Son dönemde Avrupa Birliği'yle (AB) Gürcistan arasında reformlar nedeniyle gerilim tırmanırken Birleşik Krallık merkezli haber ajansı Reuters, Tiflis yönetiminin nasıl "Batı'dan uzaklaştığını" mercek altına aldı.
AB'yle Gürcistan arasındaki son anlaşmazlığın merkezinde ülkenin AB'ye üyelik sürecinde kurduğu Yolsuzlukla Mücadele Bürosu yer alıyor.
Gürcistan Meclis Başkanı Şalva Papuaşvili, 17 Kasım'daki açıklamasında büronun 2 Mart 2026'da kapatılacağını duyurmuştu. Meclis başkanı, büronun faaliyetlerinin Danıştay tarafından yürütüleceğini açıklamıştı.
Avrupa Komisyonu, 10 aday ülkeye ilişkin yıllık genişleme raporlarını 4 Kasım'da yayımlamıştı. Raporda, Gürcistan'da demokratik kurumlarda ciddi gerileme yaşandığı savunulmuş, ülkenin "sadece kağıt üzerinde" aday olduğu belirtilmişti.
AB Genişlemeden Sorumlu Komisyon Üyesi Marta Kos, Tiflis yönetimine çıkışarak şu ifadeleri kullanmıştı:
Eğer AB'yi ciddiye alıyorsanız, halkınızı dinleyin. Muhalefet liderlerini, gazetecileri ve sizin gibi düşünmeyen insanları hapsetmeyi bırakın.
Avrupa Parlamentosu'nun temmuzda yayımladığı raporda da Gürcistan'da hükümetin "yabancı ajan yasasına" karşı Kasım 2024'te patlak veren protestoların şiddet kullanılarak bastırıldığı, 500'den fazla kişinin gözaltına alındığı ve 300 kişinin kötü muameleye maruz kaldığı kaydedilmişti.
İktidardaki Gürcü Hayali Partisi, AB'nin ülkeye "siyasi baskı" uyguladığını savunurken, muhalif siyasetçilerin yönetimi ele geçirerek ülkeyi Rusya'yla savaş sokmayı hedeflediğini ileri sürüyor.
Gürcistan Parlamentosu Başkan Yardımcısı Nino Tsilosani, ülkenin "çok zorlu bir jeopolitik bölgede barış sunduğunu" savunuyor. Tsilosani, hapisteki muhalif siyasetçileri darbeyle de suçluyor.
Ancak iddiaları reddeden muhalefet, bunu baskıları meşrulaştırmak için kullanılan bir propaganda aracı olduğunu savunuyor.
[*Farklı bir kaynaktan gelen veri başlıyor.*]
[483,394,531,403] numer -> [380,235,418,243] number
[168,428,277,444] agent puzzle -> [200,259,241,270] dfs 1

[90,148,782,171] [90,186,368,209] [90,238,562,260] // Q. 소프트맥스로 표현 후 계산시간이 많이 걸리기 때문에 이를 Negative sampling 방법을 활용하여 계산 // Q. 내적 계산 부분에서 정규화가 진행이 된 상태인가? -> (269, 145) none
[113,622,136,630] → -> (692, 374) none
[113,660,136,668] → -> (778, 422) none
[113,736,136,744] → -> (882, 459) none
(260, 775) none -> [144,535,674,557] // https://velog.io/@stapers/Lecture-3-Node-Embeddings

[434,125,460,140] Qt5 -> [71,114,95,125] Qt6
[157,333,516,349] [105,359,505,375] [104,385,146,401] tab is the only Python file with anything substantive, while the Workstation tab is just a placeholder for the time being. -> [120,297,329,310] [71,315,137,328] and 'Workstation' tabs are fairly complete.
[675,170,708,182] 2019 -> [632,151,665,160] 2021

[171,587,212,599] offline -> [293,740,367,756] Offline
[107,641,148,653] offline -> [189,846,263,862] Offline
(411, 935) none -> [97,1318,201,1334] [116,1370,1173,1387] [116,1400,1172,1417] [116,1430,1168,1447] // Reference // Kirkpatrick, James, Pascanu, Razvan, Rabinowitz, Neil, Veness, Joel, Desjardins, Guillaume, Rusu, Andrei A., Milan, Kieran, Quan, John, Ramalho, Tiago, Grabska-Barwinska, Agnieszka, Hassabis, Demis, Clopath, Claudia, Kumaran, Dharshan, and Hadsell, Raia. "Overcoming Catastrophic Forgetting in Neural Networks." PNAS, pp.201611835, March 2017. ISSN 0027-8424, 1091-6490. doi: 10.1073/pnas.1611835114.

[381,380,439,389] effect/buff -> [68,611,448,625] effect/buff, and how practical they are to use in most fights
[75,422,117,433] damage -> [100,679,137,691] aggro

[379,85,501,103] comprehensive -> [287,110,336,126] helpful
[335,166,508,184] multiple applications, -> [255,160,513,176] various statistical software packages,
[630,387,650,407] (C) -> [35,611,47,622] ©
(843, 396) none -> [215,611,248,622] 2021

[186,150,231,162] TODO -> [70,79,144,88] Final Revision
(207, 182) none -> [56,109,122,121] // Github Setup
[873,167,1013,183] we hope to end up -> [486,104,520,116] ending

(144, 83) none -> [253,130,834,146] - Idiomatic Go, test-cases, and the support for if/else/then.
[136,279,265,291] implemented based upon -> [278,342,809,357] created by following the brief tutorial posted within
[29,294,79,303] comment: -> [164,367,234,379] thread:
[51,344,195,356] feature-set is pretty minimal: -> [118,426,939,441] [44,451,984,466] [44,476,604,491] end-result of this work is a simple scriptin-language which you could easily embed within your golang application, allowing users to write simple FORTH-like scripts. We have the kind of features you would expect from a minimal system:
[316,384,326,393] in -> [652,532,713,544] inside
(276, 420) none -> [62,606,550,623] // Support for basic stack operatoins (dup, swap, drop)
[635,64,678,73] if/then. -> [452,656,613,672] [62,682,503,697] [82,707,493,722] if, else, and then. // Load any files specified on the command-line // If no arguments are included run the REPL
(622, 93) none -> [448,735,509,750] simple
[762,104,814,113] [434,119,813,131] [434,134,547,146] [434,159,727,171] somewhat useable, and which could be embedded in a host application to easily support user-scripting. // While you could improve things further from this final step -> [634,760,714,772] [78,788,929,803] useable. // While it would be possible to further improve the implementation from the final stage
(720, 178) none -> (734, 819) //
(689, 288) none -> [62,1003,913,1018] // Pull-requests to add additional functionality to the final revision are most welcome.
Muhalifler, Gürcü Hayali Partisi'nin kurucusu Bidzina İvanişvili'yi ülkedeki "otoriter dönüşümün mimarı" olarak gösteriyor. İş insanının 1990'larda servetini biriktirdiği Rusya'la işbirliği yaptığı öne sürülüyor.
2013'te İvanişvili'yle yollarını ayırmadan önce onun baş siyasi danışmanı olarak partinin kurulmasında rol oynayan Gia Kukaşvili ise oligarkın iki ülkenin ortak çıkarlarını gözettiğini iddia ediyor:
İvanişvili köpekbalıklarıyla dolu okyanusta bir ağabeye ihtiyacı olduğunu anlıyor. Bu kim olabilir? Sadece Rusya.
AB yanlısı Avrupalı Gürcistan partisiyle yollarını ayıran eski Dışişleri Bakan Yardımcısı Sergi Kapanadze ise ülkenin hızla "tek parti diktatörlüğüne" doğru ilerlediğini savunuyor.
Analizde, Gürcistan'ın Rusya ve Çin'le ticareti artırdığı, Batı'nın bu konuda geride kaldığı da yazılıyor. Gürcistan halihazırda petrol ihtiyacının yaklaşık yüzde 45'ini Rusya'dan ithal ediyor; bu oran 2012'de sadece yüzde 8'di. Öte yandan Tiflis ve Moskova arasında diplomatik bağ yok.
ABD'nin eski Gürcistan Büyükelçisi Ian Kelly, Batı'nın Tiflis'le yakın ilişki kurmak için daha fazla çaba sarf etmesi gerektiğini söylüyor:
Bu fırsatı kaçırıyoruz. Gürcistan kapılarını Rusya ve Çin'e açtı.